§ Aufgaben
A – Nenne alle Personen, die im Spielbericht mit Namen genannt werden.
B – Fasse den Spielbericht in zwei Sätzen zusammen.

Es gibt Tage, da kann man sich über Niederlagen schwarz ärgern. Und es gibt Tage, da muss man sie hinnehmen. Heute war ein Tag für letzteres, selbst wenn Sommer und Co. damit heute die große Chance auf einen Sprung nach vorn auf einen Euro-League-Platz ungenutzt ließen.
Der Hamburger SV hat sich das 2:1 heute verdient, daran gibt es keinen Zweifel. Wie die Mannschaft von Markus Gisdol die Borussen über 90 Minuten an- und totgelaufen hat, das war schon eindrucksvoll. Schon im Pokalspiel hatte sich angedeutet, dass Neuzugang Kyriakos "das Tier" Papadopoulos mit seinem brachialen Spiel den Hamburgern eine Kampfkraft einimpfen kann, der man sich nur schwer erwehren kann. 
Klar, auch heute wurden wieder viele Situationen an oder schon über der Grenze des Erlaubten geführt. Der HSV scheute diese Zweikämpfe nicht, hatte im Zweifel den Schiedsrichter auf seiner Seite (was nicht heißen soll, dass der am Spielausgang schuld wäre) und gewann so am Ende einen reinen Abnutzungskampf gegen sich tapfer dagegen stemmende Borussen, die aber kein Mittel gegen dieses enge Pressing fanden.

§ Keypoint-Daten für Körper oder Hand
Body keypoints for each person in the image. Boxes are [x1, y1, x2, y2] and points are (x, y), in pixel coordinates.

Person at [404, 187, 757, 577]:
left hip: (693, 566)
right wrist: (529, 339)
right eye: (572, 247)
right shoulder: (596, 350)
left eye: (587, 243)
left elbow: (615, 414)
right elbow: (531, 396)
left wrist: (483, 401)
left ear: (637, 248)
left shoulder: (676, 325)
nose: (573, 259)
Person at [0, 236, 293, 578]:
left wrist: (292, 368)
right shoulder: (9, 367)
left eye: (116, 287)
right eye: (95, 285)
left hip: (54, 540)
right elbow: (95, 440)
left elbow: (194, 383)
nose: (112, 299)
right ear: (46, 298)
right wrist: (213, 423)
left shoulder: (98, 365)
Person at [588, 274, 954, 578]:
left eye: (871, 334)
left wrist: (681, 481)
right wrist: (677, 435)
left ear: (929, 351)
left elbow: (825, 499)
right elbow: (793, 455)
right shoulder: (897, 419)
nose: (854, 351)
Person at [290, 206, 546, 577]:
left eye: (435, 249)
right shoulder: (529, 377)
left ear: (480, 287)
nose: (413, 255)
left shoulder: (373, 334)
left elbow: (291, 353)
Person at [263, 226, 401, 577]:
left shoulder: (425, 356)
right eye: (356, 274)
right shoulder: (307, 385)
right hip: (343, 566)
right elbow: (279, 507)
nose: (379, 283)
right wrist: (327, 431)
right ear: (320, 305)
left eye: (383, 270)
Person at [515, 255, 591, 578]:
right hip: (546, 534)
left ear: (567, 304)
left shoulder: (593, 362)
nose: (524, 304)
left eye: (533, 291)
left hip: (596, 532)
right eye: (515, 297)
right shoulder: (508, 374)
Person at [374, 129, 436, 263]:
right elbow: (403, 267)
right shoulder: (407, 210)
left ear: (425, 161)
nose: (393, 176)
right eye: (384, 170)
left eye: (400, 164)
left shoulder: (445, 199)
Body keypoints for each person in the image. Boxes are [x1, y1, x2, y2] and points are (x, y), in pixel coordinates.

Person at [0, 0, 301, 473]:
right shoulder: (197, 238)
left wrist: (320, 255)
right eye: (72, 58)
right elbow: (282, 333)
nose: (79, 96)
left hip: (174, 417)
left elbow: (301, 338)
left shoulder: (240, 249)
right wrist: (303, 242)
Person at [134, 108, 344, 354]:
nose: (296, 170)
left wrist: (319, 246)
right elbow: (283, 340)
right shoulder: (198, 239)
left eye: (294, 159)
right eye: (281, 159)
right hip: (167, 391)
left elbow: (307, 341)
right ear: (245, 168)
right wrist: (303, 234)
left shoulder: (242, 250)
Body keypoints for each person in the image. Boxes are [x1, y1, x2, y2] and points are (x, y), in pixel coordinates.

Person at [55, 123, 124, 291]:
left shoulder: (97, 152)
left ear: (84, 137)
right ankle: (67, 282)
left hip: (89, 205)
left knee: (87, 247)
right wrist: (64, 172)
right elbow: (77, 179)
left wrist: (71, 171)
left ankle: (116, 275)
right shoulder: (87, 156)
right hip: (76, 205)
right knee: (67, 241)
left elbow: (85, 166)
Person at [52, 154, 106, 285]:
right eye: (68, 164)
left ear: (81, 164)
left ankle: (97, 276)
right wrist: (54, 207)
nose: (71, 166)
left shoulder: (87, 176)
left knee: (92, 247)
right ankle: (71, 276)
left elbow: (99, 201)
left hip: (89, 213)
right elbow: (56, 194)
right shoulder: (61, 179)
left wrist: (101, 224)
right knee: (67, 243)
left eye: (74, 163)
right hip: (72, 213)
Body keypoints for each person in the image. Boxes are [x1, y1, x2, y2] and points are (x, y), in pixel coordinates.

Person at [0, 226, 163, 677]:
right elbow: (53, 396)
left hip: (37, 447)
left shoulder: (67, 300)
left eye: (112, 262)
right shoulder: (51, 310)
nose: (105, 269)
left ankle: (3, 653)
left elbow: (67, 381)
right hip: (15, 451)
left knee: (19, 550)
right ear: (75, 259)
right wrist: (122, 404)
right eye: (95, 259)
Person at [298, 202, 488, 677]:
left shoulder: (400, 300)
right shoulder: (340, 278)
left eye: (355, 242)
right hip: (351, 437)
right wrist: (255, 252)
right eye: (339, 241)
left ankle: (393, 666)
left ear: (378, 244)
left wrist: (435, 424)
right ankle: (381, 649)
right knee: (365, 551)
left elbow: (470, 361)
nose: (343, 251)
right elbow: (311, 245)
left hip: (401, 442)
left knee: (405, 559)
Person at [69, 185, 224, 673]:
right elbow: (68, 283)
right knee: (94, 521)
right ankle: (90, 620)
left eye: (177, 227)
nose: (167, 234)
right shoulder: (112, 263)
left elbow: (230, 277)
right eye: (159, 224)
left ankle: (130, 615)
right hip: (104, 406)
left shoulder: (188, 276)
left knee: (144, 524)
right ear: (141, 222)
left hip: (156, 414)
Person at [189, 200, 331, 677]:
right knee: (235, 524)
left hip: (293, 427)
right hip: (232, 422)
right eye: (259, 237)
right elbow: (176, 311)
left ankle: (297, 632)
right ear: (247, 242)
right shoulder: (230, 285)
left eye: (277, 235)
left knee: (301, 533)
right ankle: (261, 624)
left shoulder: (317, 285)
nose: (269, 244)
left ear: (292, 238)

§ Lösungen
A – Sommer, Markus Gisdol, Kyriakos Papadopoulos

B – Die Borussen verloren 1:2 gegen den Hamburger SV und ließen damit die Chance auf einen Sprung auf einen Euro-League-Platz ungenutzt. Der HSV hat sich den Sieg mit engem Pressing und Zweikämpfen an der Grenze des Erlaubten verdient, und die Borussen fanden dagegen kein Mittel.